Because the family was so large, Lee said, he wasn’t as close to his oldest siblings as to the later ones. He, his older brother Glenn and his younger brother Vernon were all close in age.
“They were known as the Three Musketeers,” Charlene said. “Once one was in trouble, they all were.”
All three joined the Marine Corps, Lee said. He served from 1960 to 1964.
“I was in Okinawa, Hong Kong, Japan, the Philippines – I spent over a year there. That was prior to the Vietnam War.” Lee said. “My brother, Vernon, he came over there before I left. We were on what they call a floating battalion in the (Gulf of Thailand), off of Vietnam, because there were tensions there.
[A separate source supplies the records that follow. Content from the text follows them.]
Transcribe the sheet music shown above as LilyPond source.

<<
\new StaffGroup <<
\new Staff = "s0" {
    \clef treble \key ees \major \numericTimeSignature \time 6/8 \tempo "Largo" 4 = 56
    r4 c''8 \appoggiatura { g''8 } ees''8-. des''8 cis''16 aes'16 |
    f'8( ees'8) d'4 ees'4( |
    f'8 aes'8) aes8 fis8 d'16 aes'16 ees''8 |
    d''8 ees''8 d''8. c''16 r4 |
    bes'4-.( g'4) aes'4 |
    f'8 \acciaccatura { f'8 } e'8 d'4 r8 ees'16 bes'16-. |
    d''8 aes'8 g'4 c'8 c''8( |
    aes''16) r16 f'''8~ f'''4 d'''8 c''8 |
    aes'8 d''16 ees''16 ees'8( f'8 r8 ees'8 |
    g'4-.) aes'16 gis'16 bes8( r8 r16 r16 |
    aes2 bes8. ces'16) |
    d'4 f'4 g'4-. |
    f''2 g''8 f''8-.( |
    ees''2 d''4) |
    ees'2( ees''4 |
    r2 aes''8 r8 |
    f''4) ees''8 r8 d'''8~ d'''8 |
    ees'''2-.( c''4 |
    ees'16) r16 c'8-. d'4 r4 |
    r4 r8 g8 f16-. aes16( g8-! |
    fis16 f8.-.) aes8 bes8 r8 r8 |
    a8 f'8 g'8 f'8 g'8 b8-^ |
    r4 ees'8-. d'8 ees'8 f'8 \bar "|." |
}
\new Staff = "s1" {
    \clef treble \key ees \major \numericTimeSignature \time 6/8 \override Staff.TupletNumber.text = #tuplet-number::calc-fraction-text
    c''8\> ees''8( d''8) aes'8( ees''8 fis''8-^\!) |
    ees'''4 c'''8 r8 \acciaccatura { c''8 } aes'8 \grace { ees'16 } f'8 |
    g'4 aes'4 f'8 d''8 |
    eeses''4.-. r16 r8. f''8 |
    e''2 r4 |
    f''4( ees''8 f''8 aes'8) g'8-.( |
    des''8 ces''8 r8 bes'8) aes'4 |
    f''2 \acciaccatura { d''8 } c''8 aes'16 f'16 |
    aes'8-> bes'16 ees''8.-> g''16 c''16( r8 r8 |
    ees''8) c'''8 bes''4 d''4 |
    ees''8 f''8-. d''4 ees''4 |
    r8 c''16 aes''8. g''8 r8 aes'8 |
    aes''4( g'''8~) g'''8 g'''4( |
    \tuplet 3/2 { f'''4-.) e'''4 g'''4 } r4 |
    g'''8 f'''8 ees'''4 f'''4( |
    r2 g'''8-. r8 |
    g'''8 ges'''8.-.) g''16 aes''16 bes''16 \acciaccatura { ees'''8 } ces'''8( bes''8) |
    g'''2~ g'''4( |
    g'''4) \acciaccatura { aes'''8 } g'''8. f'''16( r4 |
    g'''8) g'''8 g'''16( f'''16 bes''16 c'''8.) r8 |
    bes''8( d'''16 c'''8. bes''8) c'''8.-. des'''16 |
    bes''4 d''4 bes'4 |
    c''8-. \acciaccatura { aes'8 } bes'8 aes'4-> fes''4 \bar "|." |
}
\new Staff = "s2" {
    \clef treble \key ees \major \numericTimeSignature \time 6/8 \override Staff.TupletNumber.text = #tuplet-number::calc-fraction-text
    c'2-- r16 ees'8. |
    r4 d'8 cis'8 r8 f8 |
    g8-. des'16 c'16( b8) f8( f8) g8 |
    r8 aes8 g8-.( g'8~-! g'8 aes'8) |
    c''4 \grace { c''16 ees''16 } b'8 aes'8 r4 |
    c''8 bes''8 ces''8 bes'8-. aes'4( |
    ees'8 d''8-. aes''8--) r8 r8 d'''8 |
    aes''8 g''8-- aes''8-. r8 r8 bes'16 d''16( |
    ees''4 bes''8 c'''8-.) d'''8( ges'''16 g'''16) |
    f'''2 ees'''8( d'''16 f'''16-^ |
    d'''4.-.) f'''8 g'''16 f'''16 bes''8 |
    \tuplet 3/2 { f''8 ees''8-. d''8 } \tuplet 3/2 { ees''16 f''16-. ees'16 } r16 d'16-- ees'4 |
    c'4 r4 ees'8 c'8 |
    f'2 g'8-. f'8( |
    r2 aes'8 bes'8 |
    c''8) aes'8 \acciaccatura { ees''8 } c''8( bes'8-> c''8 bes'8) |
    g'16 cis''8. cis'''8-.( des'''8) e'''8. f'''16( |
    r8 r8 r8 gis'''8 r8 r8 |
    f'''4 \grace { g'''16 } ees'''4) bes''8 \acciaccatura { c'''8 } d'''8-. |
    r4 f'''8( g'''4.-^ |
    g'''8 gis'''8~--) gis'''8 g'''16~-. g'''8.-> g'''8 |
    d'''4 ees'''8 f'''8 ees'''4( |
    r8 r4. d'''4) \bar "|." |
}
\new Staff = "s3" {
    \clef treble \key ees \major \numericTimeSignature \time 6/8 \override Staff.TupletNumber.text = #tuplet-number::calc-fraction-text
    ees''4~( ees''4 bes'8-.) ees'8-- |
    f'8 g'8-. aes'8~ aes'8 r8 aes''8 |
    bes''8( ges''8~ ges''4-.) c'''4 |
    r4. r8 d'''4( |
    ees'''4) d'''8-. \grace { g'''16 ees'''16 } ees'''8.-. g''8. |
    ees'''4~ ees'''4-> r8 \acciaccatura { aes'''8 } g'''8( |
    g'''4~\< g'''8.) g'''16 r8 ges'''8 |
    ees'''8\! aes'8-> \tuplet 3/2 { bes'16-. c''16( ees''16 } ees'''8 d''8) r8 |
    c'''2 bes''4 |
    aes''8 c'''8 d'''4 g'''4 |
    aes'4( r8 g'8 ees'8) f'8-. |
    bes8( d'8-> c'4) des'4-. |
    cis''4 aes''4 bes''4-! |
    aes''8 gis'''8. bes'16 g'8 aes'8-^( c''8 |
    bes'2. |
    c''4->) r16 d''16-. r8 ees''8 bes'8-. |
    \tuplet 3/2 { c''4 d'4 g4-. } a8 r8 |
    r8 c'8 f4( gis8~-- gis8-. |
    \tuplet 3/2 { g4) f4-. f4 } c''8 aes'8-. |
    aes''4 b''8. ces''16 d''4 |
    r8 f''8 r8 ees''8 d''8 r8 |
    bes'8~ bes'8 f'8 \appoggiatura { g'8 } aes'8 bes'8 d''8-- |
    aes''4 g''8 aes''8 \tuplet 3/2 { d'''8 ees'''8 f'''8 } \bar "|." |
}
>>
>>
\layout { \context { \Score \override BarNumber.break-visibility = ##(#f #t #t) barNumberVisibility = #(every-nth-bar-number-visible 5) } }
When we got relieved, it was him with the 9th Marine (Regiment) that relieved us. (That) was the first regular unit to go into Vietnam.”
The Marine Corps figures prominently in the Thiesfeld family’s history. One prominent Marine was Ron Delabarre, who was married to Lee’s older sister Bernice and passed away in 2015, according to his obituary.
“He had joined when he was 17, and by the time he made staff sergeant, he was the youngest staff sergeant in the Marine Corps,” Lee said. “Then he made gunnery sergeant, and then he got a commission and retired a major. A mustang, they called him.”
Only one of Lee’s brothers didn’t serve; he was turned down due to bad eyesight and flat feet. But that brother had four sons, all of whom served in the Army, Lee added.
All of the veterans in the family came back alive and mostly well, Lee said, but Gene Soble, who was married to Lee’s sister Anne and who also was Charlene’s uncle, was captured in December 1951 in Korea and spent 33 months as a prisoner of war.
“The first switch they made in the prisoner (exchange), he was in that,” Lee said.
“I grew up right by (Gene and Anne), long before I ever met (Lee),” Charlene said. “I remember Gene’s legs were permanently bruised.”
“He was captured when he was 17, and when he was released after three years, he couldn’t even go in the bar (to celebrate),” Lee said. “He never would eat fish and rice again.”
Lee and Charlene’s son Daniel also served seven years in the Marine Corps, they said, as did many of their nephews.
“I wouldn’t do it again for nobody,” he said. “But it was a great experience. You get to travel, learn to get along with other people and take care of yourself. I would recommend that when (young people) are ready to go from the nest. Go into the service, and then you feel good about yourself and you think you can do it all.”